WHAT NEEDS TO BE DONE: Transcribe word for word the section of the passage below about Leviticus and the Golden Calf, starting at "What we have, in" and ending at "story of the Golden Calf.".

TEXT FOR ANALYSIS:
=== Begin Enclosure ===

Turning to the next chapter, Leviticus 26, the incongruity ­continues. This section is about the blessings and curses that come with the covenant: blessings if the people obey, curses if they do not. We now know, thanks to intensive study by scholars of the ancient Near East, that the covenant the Israelites made with God at Sinai was similar in form if not in substance to the suzerainty treaties of the time – peace agreements between two states, one strong, the other weak. These covenants had a highly formalised structure: preamble, historical prologue, then the terms and conditions, first in general terms and then in specific details. Witnesses are named. Provision is made for the deposition of the treaty and for regular public readings.

An essential element of these treaties was the reward for compliance and the punishment that would follow any breach. Even if we did not know this from the historical record we would know it from the book of Deuteronomy, which is structured as a covenant on a massive scale and which, near the end, details the rewards and punishments in a passage parallel to Leviticus 26. So this chapter too should have been in the book of Exodus, just before Exodus 24 which describes the formal acceptance of the covenant by the Israelites.

Even the closing words of Vayikra, “These are the commands the Lord gave Moses at Mount Sinai for the Israelites,” are out of place. Vayikra is set not on the mountain but in the Tent of Meeting. Again these words belong at the end of the covenant ceremony in Exodus 24.

What we have, in other words, between Exodus 24 and Leviticus 25 is a massive parenthesis, some forty chapters long, by far the largest of its kind in the Hebrew Bible. This was already noticed by the classical commentators, notably Ibn Ezra and Nahmanides. It is a huge digression. What caused it?

There is only one plausible candidate: the episode of the Golden Calf. Coming so soon after the revelation at Sinai, it marks the single greatest crisis during the wilderness years. So to understand Vayikra, we need to go back and examine closely the story of the Golden Calf.

The story in broad outlines is straightforward. Moses ascended Mount Sinai after the great revelation in which God spoke to the entire people. He had been absent for several weeks. The people, unsure of when and if he would return, panicked. Without Moses how would they receive the will and word of God? That, according to many commentators, is what the calf was: not an idol but an oracle, a point at which divine communication was received.

=== End Enclosure ===

PROVIDED INFORMATION:
=== Begin Enclosure ===

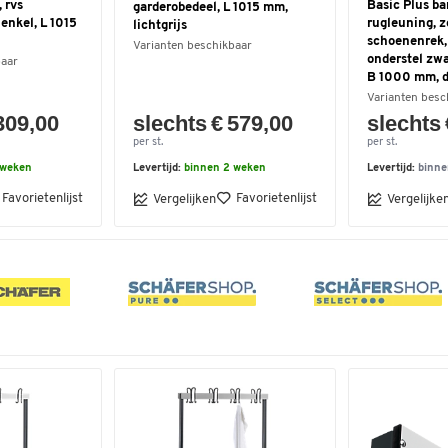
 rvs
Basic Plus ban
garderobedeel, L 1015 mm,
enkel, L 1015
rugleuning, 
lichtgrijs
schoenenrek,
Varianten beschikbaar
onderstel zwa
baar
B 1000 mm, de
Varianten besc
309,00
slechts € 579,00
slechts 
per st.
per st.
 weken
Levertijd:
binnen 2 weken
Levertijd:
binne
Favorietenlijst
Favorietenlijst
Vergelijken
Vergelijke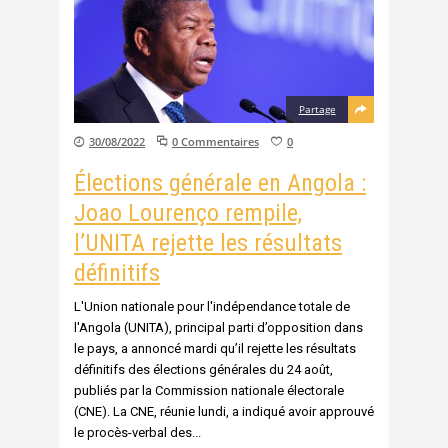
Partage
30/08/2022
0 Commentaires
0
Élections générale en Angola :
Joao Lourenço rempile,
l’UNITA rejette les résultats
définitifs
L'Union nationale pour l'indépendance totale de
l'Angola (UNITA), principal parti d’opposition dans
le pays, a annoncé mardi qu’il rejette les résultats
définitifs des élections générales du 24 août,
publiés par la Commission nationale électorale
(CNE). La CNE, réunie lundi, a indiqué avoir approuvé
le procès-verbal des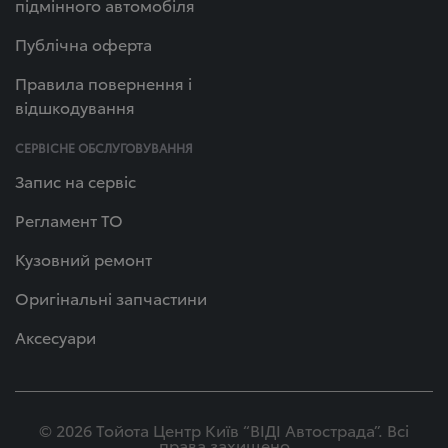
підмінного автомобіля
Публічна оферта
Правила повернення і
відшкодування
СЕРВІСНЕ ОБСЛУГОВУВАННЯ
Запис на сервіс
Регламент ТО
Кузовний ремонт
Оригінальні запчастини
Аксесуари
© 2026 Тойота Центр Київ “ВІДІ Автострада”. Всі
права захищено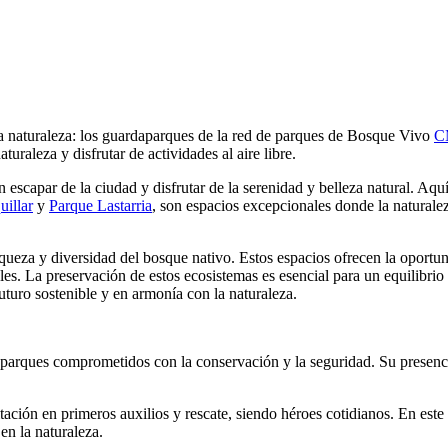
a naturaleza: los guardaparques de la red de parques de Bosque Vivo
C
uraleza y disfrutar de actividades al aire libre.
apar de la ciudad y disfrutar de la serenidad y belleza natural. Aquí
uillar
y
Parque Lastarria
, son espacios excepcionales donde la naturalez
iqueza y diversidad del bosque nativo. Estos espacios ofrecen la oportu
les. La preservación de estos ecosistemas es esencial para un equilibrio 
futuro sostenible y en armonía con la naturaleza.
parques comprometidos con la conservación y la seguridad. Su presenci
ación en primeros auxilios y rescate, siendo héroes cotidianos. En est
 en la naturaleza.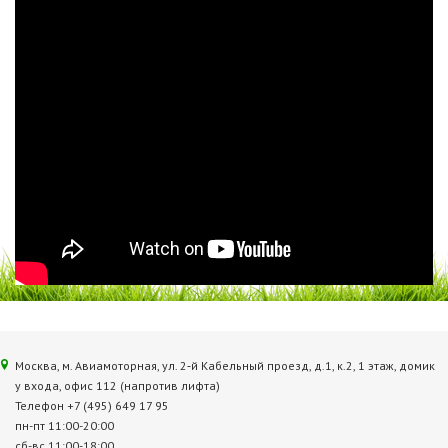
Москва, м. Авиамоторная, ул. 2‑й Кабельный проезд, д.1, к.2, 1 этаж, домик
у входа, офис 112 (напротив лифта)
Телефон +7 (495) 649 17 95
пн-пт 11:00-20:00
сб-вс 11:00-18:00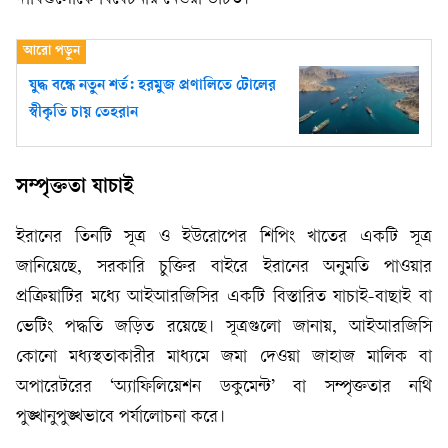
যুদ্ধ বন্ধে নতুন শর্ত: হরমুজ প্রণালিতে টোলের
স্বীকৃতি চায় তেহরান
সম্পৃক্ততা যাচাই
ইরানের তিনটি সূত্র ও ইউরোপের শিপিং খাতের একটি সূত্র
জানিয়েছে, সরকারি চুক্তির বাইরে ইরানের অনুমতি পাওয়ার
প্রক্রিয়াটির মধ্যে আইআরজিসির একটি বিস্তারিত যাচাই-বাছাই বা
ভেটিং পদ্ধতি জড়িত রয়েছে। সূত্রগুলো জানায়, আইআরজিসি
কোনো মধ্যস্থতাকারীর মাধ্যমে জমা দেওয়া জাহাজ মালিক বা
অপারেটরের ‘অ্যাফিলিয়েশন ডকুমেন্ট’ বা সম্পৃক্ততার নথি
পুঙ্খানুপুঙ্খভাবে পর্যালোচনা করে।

=== End Enclosure ===

ANSWER SPACE:
What we have, in other words, between Exodus 24 and Leviticus 25 is a massive parenthesis, some forty chapters long, by far the largest of its kind in the Hebrew Bible. This was already noticed by the classical commentators, notably Ibn Ezra and Nahmanides. It is a huge digression. What caused it?

There is only one plausible candidate: the episode of the Golden Calf. Coming so soon after the revelation at Sinai, it marks the single greatest crisis during the wilderness years. So to understand Vayikra, we need to go back and examine closely the story of the Golden Calf.